In 2015, the FDA convened an advisory panel meeting of the Endrocrinologic and Metabolic Drugs Advisory Committee. That panel voted to require warnings on Onglyza and other similar diabetes drugs indicating that they could increase the risk of heart failure.

Will the JPML Consolidate All Onglyza Lawsuits?

Currently, there are more than 40 Onglyza lawsuits pending around the nation. On January 25, 2018, the U.S. Judicial Panel on Multidistrict Litigation heard arguments for and against consolidating all federal Onglyza lawsuits into one court for pre-trial proceedings.

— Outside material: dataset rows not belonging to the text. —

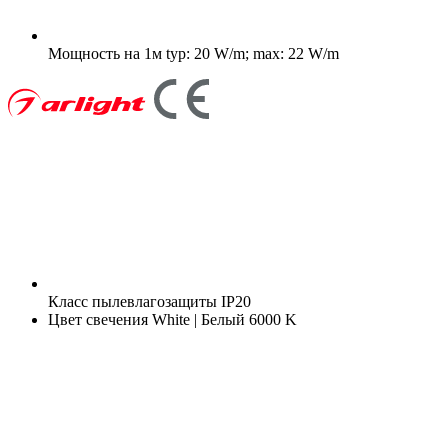
Мощность на 1м
typ: 20 W/m; max: 22 W/m
Класс пылевлагозащиты
IP20
Цвет свечения
White | Белый 6000 K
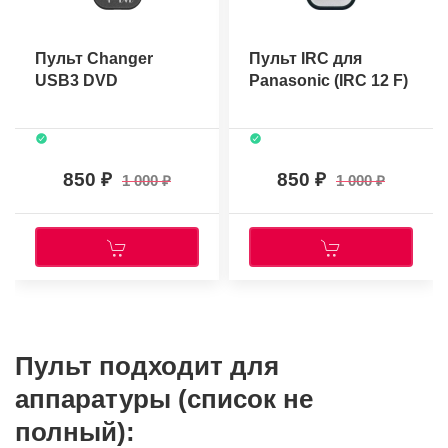
Пульт Changer
Пульт IRC для
USB3 DVD
Panasonic (IRC 12 F)
850
850
1 000
1 000
Пульт подходит для
аппаратуры (список не
полный):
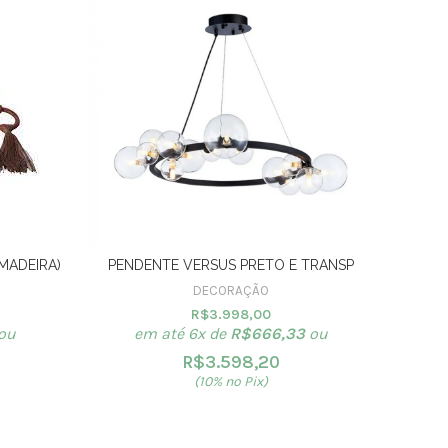
MADEIRA)
PENDENTE VERSUS PRETO E TRANSP
ADORNO
DECORAÇÃO
R$
3.998,00
ou
em até 6x de
R$
666,33
ou
R$
3.598,20
(10% no Pix)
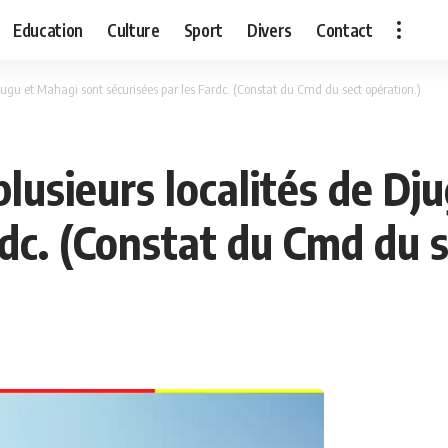
Education
Culture
Sport
Divers
Contact
e Djugu et Mahagi sont sécurisées par les Fardc. (Constat du Cmd du sect opération.)
: plusieurs localités de D
rdc. (Constat du Cmd du s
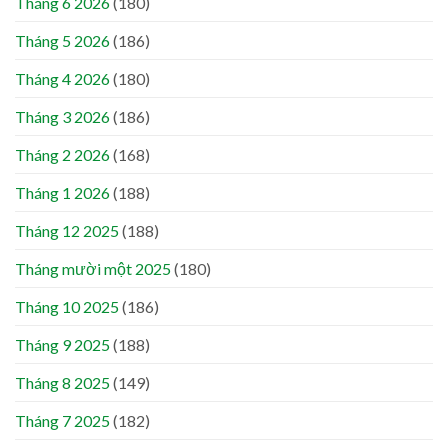
Tháng 6 2026
(180)
Tháng 5 2026
(186)
Tháng 4 2026
(180)
Tháng 3 2026
(186)
Tháng 2 2026
(168)
Tháng 1 2026
(188)
Tháng 12 2025
(188)
Tháng mười một 2025
(180)
Tháng 10 2025
(186)
Tháng 9 2025
(188)
Tháng 8 2025
(149)
Tháng 7 2025
(182)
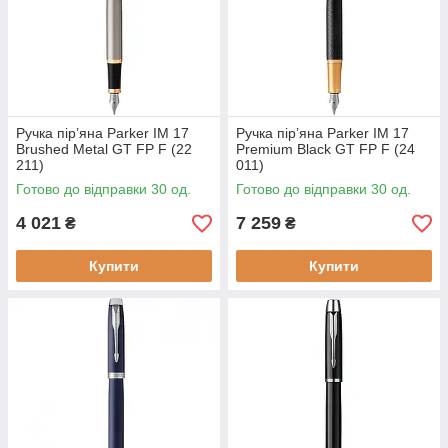
Ручка пір’яна Parker IM 17
Ручка пір’яна Parker IM 17
Brushed Metal GT FP F (22
Premium Black GT FP F (24
211)
011)
Готово до відправки 30 од.
Готово до відправки 30 од.
4 021
7 259
₴
₴
Купити
Купити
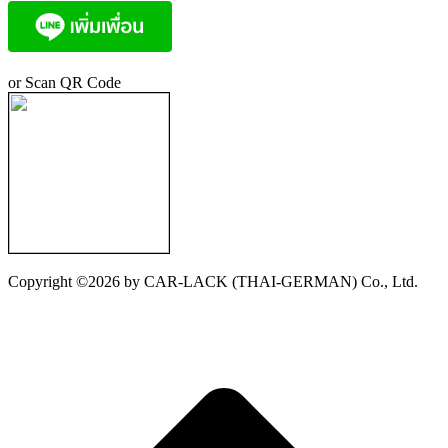
in
in
new
new
window
window
or Scan QR Code
Copyright ©2026 by CAR-LACK (THAI-GERMAN) Co., Ltd.
t
T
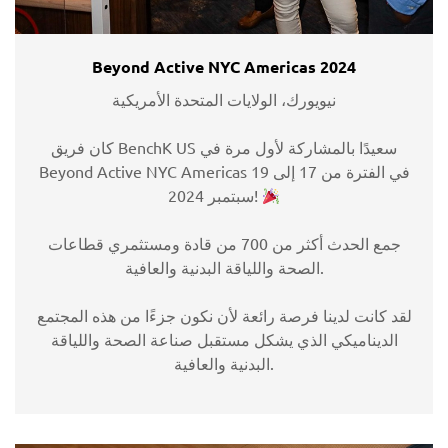
Beyond Active NYC Americas 2024
نيويورك، الولايات المتحدة الأمريكية
كان فريق BenchK US سعيدًا بالمشاركة لأول مرة في
Beyond Active NYC Americas في الفترة من 17 إلى 19
سبتمبر 2024!
جمع الحدث أكثر من 700 من قادة ومستثمري قطاعات
الصحة واللياقة البدنية والعافية.
لقد كانت لدينا فرصة رائعة لأن نكون جزءًا من هذه المجتمع
الديناميكي الذي يشكل مستقبل صناعة الصحة واللياقة
البدنية والعافية.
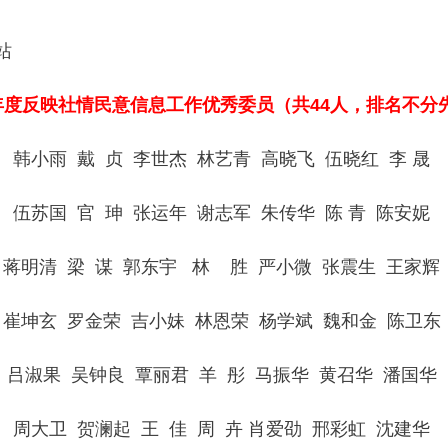
站
5年度反映社情民意信息工作优秀委员（共44人，排名不
韩小雨 戴 贞 李世杰 林艺青 高晓飞 伍晓红 李 晟
伍苏国 官 珅 张运年 谢志军 朱传华 陈 青 陈安妮
蒋明清 梁 谋 郭东宇 林 胜 严小微 张震生 王家辉
崔坤玄 罗金荣 吉小妹 林恩荣 杨学斌 魏和金 陈卫东
吕淑果 吴钟良 覃丽君 羊 彤 马振华 黄召华 潘国华
周大卫 贺澜起 王 佳 周 卉 肖爱劭 邢彩虹 沈建华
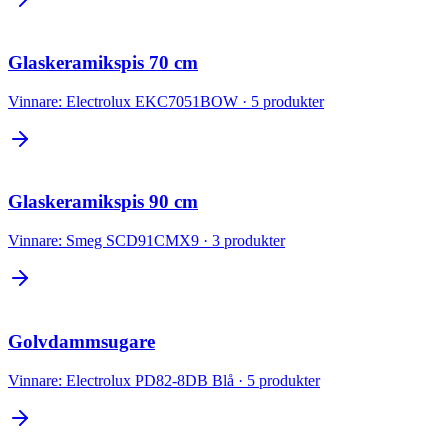
Glaskeramikspis 70 cm
Vinnare:
Electrolux EKC7051BOW
·
5
produkter
Glaskeramikspis 90 cm
Vinnare:
Smeg SCD91CMX9
·
3
produkter
Golvdammsugare
Vinnare:
Electrolux PD82-8DB Blå
·
5
produkter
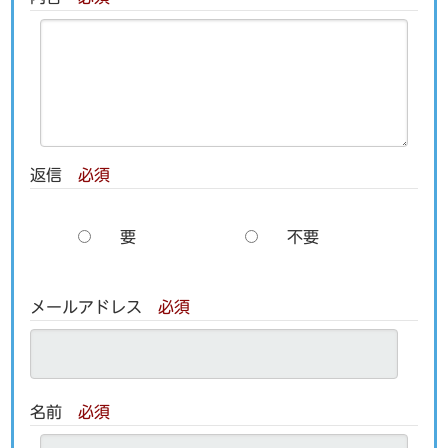
返信
必須
要
不要
メールアドレス
必須
名前
必須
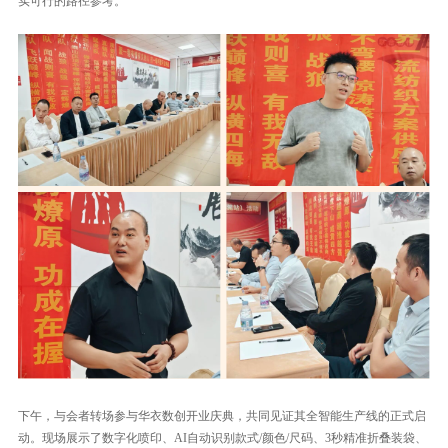
实可行的路径参考。
下午，与会者转场参与华衣数创开业庆典，共同见证其全智能生产线的正式启
动。现场展示了数字化喷印、AI自动识别款式/颜色/尺码、3秒精准折叠装袋、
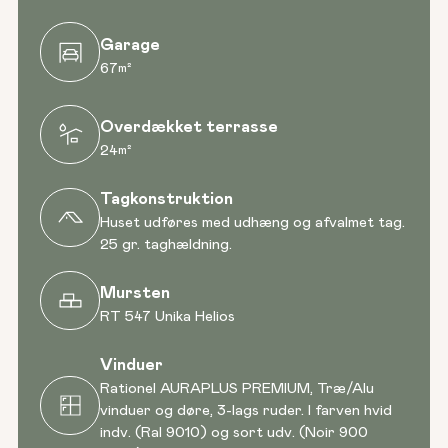
Garage
67
m²
Overdækket terrasse
24
m²
Tagkonstruktion
Huset udføres med udhæng og afvalmet tag.
25 gr. taghældning.
Mursten
RT 547 Unika Helios
Vinduer
Rationel AURAPLUS PREMIUM, Træ/Alu
vinduer og døre, 3-lags ruder. I farven hvid
indv. (Ral 9010) og sort udv. (Noir 900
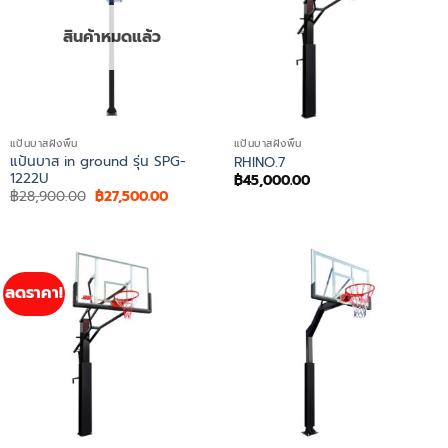
สินค้าหมดแล้ว
แป้นบาสฝังพื้น
แป้นบาสฝังพื้น
แป้นบาส in ground รุ่น SPG-
RHINO.7
1222U
฿
45,000.00
Original
Current
฿
28,900.00
฿
27,500.00
price
price
was:
is:
฿28,900.00.
฿27,500.00.
ลดราคา!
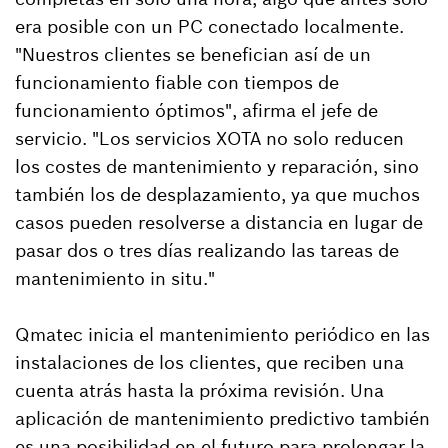
era posible con un PC conectado localmente.
"Nuestros clientes se benefician así de un
funcionamiento fiable con tiempos de
funcionamiento óptimos", afirma el jefe de
servicio. "Los servicios XOTA no solo reducen
los costes de mantenimiento y reparación, sino
también los de desplazamiento, ya que muchos
casos pueden resolverse a distancia en lugar de
pasar dos o tres días realizando las tareas de
mantenimiento in situ."
Qmatec inicia el mantenimiento periódico en las
instalaciones de los clientes, que reciben una
cuenta atrás hasta la próxima revisión. Una
aplicación de mantenimiento predictivo también
es una posibilidad en el futuro para prolongar la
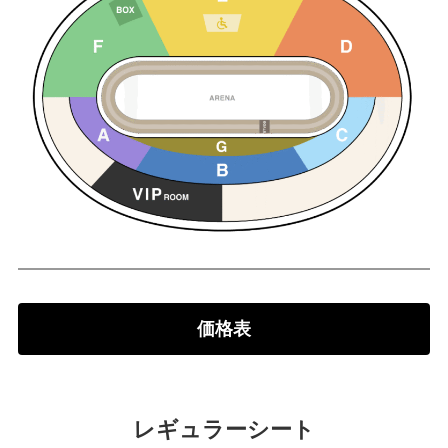
価格表
レギュラーシート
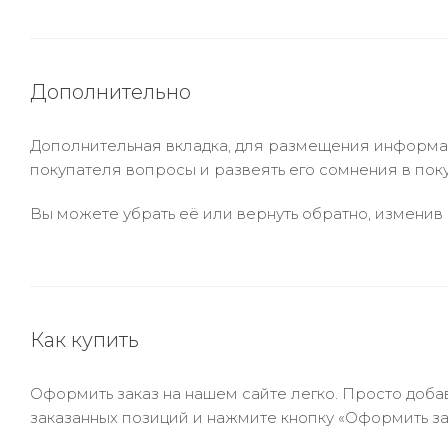
Дополнительно
Дополнительная вкладка, для размещения информаци
покупателя вопросы и развеять его сомнения в пок
Вы можете убрать её или вернуть обратно, изменив 
Как купить
Оформить заказ на нашем сайте легко. Просто добав
заказанных позиций и нажмите кнопку «Оформить зак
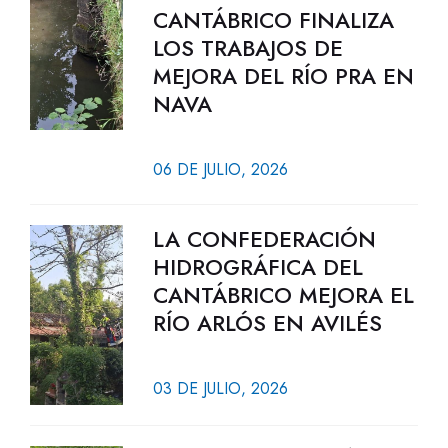
CANTÁBRICO FINALIZA
LOS TRABAJOS DE
MEJORA DEL RÍO PRA EN
NAVA
06 DE JULIO, 2026
LA CONFEDERACIÓN
HIDROGRÁFICA DEL
CANTÁBRICO MEJORA EL
RÍO ARLÓS EN AVILÉS
03 DE JULIO, 2026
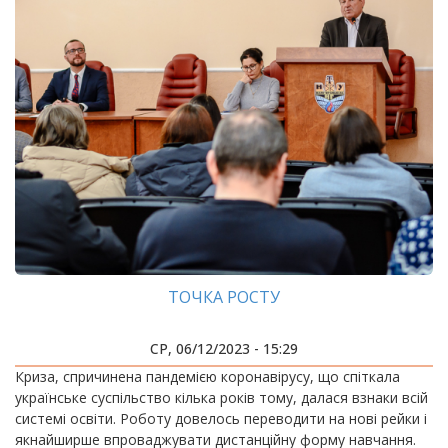
ТОЧКА РОСТУ
СР, 06/12/2023 - 15:29
Криза, спричинена пандемією коронавірусу, що спіткала
українське суспільство кілька років тому, далася взнаки всій
системі освіти. Роботу довелось переводити на нові рейки і
якнайширше впроваджувати дистанційну форму навчання.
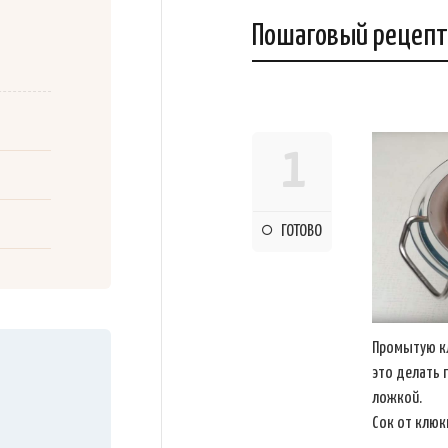
Пошаговый рецепт
1
ГОТОВО
Промытую кл
это делать 
ложкой.
Сок от клюк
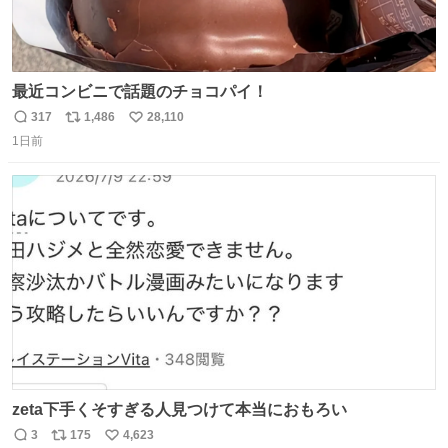
最近コンビニで話題のチョコパイ！
317
1,486
28,110
返
リ
い
1日前
信
ポ
い
数
ス
ね
ト
数
数
zeta下手くそすぎる人見つけて本当におもろい
3
175
4,623
返
リ
い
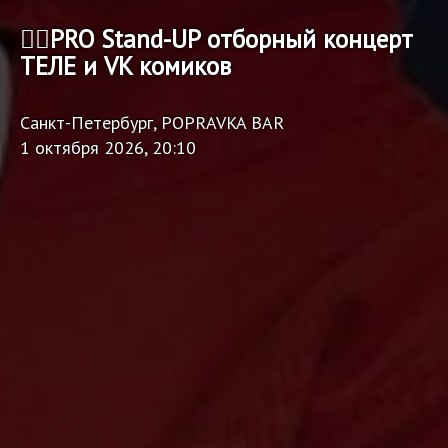
🏴‍☠️PRO Stand-UP отборный концерт
ТЕЛЕ и VK комиков
Санкт-Петербург, POPRAVKA BAR
1 октября 2026, 20:10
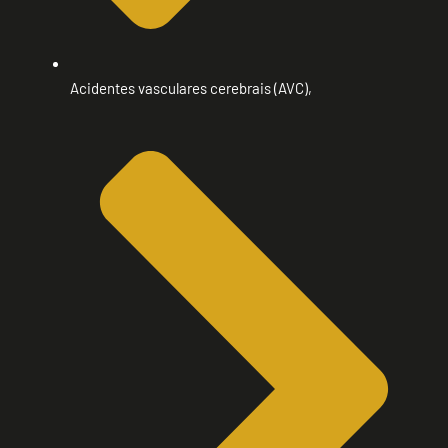
Acidentes vasculares cerebrais (AVC),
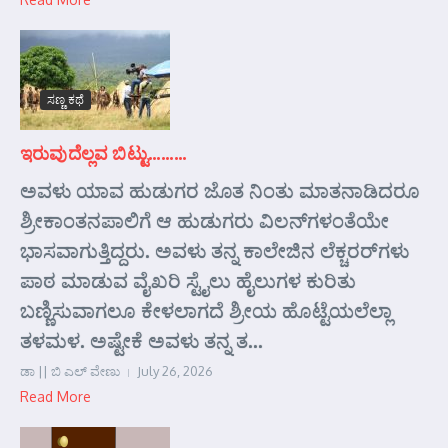
ಸಣ್ಣ ಕಥೆ
ಇರುವುದೆಲ್ಲವ ಬಿಟ್ಟು………
ಅವಳು ಯಾವ ಹುಡುಗರ ಜೊತ ನಿಂತು ಮಾತನಾಡಿದರೂ
ಶ್ರೀಕಾಂತನಪಾಲಿಗೆ ಆ ಹುಡುಗರು ವಿಲನ್‌ಗಳಂತೆಯೇ
ಭಾಸವಾಗುತ್ತಿದ್ದರು. ಅವಳು ತನ್ನ ಕಾಲೇಜಿನ ಲೆಕ್ಚರರ್‌ಗಳು
ಪಾಠ ಮಾಡುವ ವೈಖರಿ ಸ್ಟೈಲು ಹೈಲುಗಳ ಕುರಿತು
ಬಣ್ಣಿಸುವಾಗಲೂ ಕೇಳಲಾಗದೆ ಶ್ರೀಯ ಹೊಟ್ಟೆಯಲೆಲ್ಲಾ
ತಳಮಳ. ಅಷ್ಟೇಕೆ ಅವಳು ತನ್ನ ತ...
ಡಾ || ಬಿ ಎಲ್ ವೇಣು
July 26, 2026
Read More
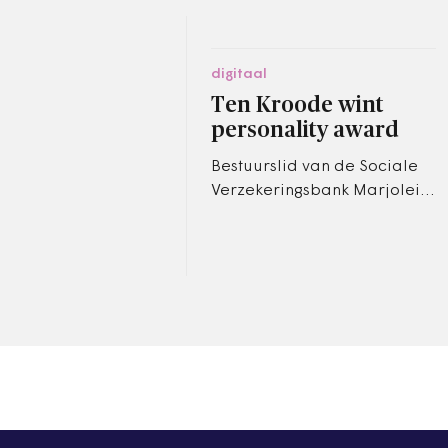
digitaal
Ten Kroode wint
personality award
Bestuurslid van de Sociale
Verzekeringsbank Marjolein
ten Kroode is verkozen tot
ICT Personality 2008.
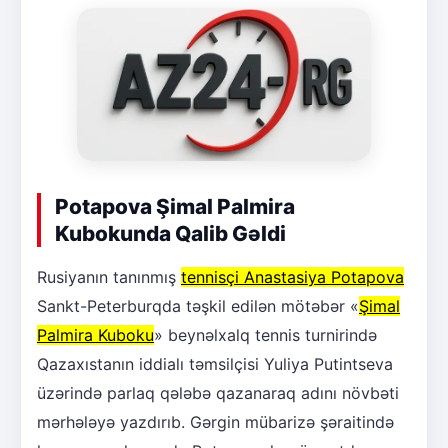
Potapova Şimal Palmira
Kubokunda Qalib Gəldi
Rusiyanın tanınmış
tennisçi Anastasiya Potapova
Sankt-Peterburqda təşkil edilən mötəbər «
Şimal
Palmira Kuboku
» beynəlxalq tennis turnirində
Qazaxıstanın iddialı təmsilçisi Yuliya Putintseva
üzərində parlaq qələbə qazanaraq adını növbəti
mərhələyə yazdırıb. Gərgin mübarizə şəraitində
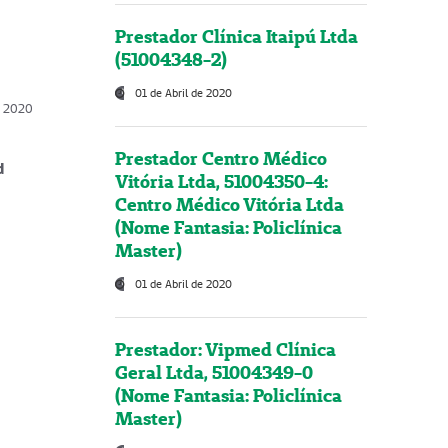
Prestador Clínica Itaipú Ltda
(51004348-2)
01 de Abril de 2020
, 2020
Prestador Centro Médico
d
Vitória Ltda, 51004350-4:
Centro Médico Vitória Ltda
(Nome Fantasia: Policlínica
Master)
01 de Abril de 2020
Prestador: Vipmed Clínica
Geral Ltda, 51004349-0
(Nome Fantasia: Policlínica
Master)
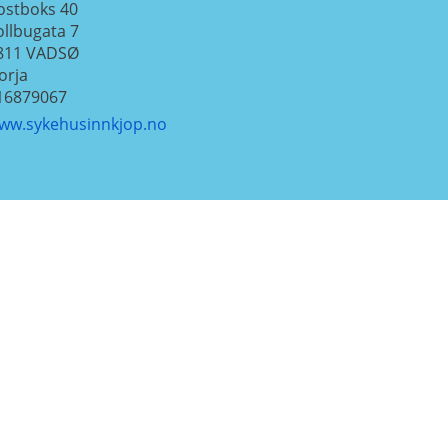
ostboks 40
ollbugata 7
811
VADSØ
orja
16879067
ww.sykehusinnkjop.no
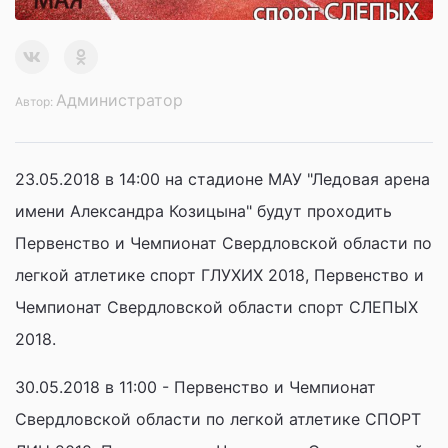
Администратор
Автор:
23.05.2018 в 14:00 на стадионе МАУ "Ледовая арена
имени Александра Козицына" будут проходить
Первенство и Чемпионат Свердловской области по
легкой атлетике спорт ГЛУХИХ 2018, Первенство и
Чемпионат Свердловской области спорт СЛЕПЫХ
2018.
30.05.2018 в 11:00 - Первенство и Чемпионат
Свердловской области по легкой атлетике СПОРТ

Back in October 2017, a group of plaintiffs submitted a motion to the panel asking that it consolidate all of the federally-filed lawsuits together for pre-trial proceedings before one court.  The plaintiffs claimed that all of the cases shared common questions of fact, and consolidation would preserve judicial resources and allow for a more efficient resolution.  In February 2018, the JPML entered an Order consolidating all Onglyza lawsuits pending in federal court to the U.S. District Court of the Eastern District of Kentucky for pre-trial proceedings.  The JPML panel noted that defendants and certain plaintiffs supported the transfer of the cases to this transferee district.  Chief Judge Karen K. Caldwell will preside over the Onglyza MDL.